__Aufgabenbeschreibung__.
Wie lange war Constant Infalt laut dem folgenden Dokumentausschnitt Direktor der Genossenschaftskellerei Vinsmoselle?

__Dokumentausschnitt__.

=======

Das Kapital eines Winzers sind seine Weinberge. Schlechte Wetterbedingungen wie die beiden Frostnächte Anfang Mai können das Einkommen eines Winzers innerhalb kürzester Zeit vernichten. Das Wetter und der Klimawandel sind aber nicht die einzigen Sorgen der Winzer, so Constant Infalt im Tageblatt-Gespräch.
Tageblatt: Herr Infalt, unter Ihrem Einfluss hat sich der Weinbau in Luxemburg wesentlich verändert. Wie hat sich das Winzerwesen hierzulande seit früheren Zeiten entwickelt?
Zur Person
Constant Infalt verbrachte seine berufliche Laufbahn während vier Jahrzehnten im Dienste der Genossenschaftskellerei Vinsmoselle, die letzten 25 Jahre davon als Direktor.

=======

__Bereitgestelltes Material__.
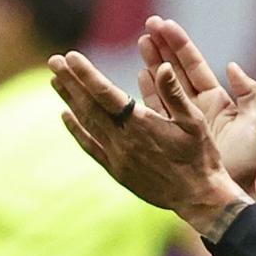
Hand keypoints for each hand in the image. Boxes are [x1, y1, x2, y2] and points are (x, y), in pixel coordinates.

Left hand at [50, 48, 253, 238]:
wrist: (198, 198)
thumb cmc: (201, 157)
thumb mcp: (195, 122)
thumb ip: (175, 94)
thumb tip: (162, 66)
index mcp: (142, 125)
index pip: (106, 94)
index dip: (87, 75)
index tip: (70, 56)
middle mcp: (124, 140)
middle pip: (90, 106)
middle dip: (71, 82)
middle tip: (54, 61)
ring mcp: (118, 156)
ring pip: (87, 124)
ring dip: (70, 101)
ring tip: (54, 81)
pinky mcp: (117, 170)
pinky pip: (91, 146)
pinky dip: (77, 130)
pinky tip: (65, 116)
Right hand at [136, 16, 255, 192]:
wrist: (228, 194)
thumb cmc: (245, 162)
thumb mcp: (253, 125)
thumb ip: (248, 94)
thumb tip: (233, 66)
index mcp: (216, 100)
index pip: (194, 65)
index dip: (179, 44)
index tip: (164, 24)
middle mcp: (197, 107)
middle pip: (175, 70)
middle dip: (162, 47)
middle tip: (147, 26)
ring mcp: (181, 120)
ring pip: (163, 86)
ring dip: (151, 64)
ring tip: (140, 42)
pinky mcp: (170, 135)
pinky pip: (155, 109)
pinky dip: (146, 92)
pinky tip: (137, 76)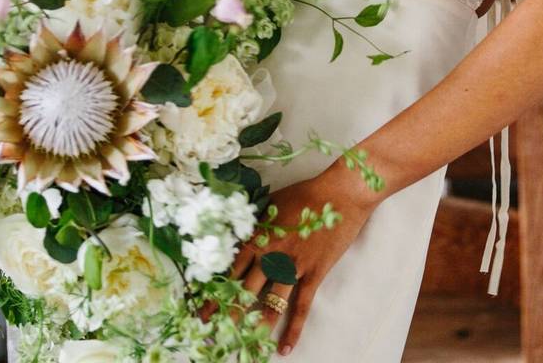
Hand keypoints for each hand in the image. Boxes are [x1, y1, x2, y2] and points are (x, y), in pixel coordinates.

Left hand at [231, 166, 379, 355]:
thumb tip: (240, 235)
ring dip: (255, 326)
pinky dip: (293, 329)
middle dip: (227, 313)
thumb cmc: (304, 194)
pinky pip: (301, 308)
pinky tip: (285, 348)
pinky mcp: (313, 275)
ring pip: (269, 304)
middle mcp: (270, 255)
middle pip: (244, 290)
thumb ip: (255, 224)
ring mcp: (292, 267)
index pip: (229, 270)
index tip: (203, 308)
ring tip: (242, 345)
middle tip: (213, 332)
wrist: (339, 195)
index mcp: (257, 237)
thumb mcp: (271, 205)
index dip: (215, 292)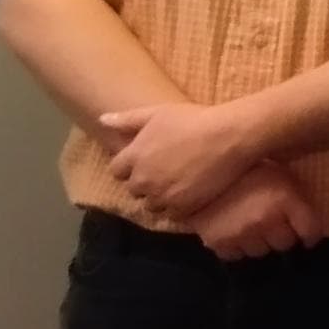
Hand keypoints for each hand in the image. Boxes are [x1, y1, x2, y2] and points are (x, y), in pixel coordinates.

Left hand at [100, 100, 259, 218]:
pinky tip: (189, 193)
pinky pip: (171, 215)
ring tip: (178, 184)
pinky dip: (177, 207)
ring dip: (160, 197)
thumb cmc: (193, 120)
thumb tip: (101, 119)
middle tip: (165, 172)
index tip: (145, 162)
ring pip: (151, 205)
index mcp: (134, 156)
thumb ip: (127, 119)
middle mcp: (143, 179)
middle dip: (144, 183)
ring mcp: (161, 196)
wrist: (227, 137)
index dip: (129, 168)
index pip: (116, 172)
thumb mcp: (157, 113)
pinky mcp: (181, 208)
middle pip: (134, 190)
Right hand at [186, 163, 323, 260]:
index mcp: (284, 199)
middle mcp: (266, 221)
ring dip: (259, 241)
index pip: (310, 231)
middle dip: (282, 234)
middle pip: (285, 244)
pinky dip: (236, 246)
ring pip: (261, 251)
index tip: (307, 235)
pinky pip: (235, 255)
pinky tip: (233, 231)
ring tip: (252, 225)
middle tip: (274, 223)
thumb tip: (309, 218)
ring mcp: (242, 234)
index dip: (311, 234)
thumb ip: (296, 194)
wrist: (200, 165)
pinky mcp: (219, 242)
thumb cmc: (246, 164)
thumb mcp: (278, 171)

=======

__Antwort zur Übung__.
Die letzten 25 Jahre seiner vier Jahrzehnte dauernden Laufbahn dort.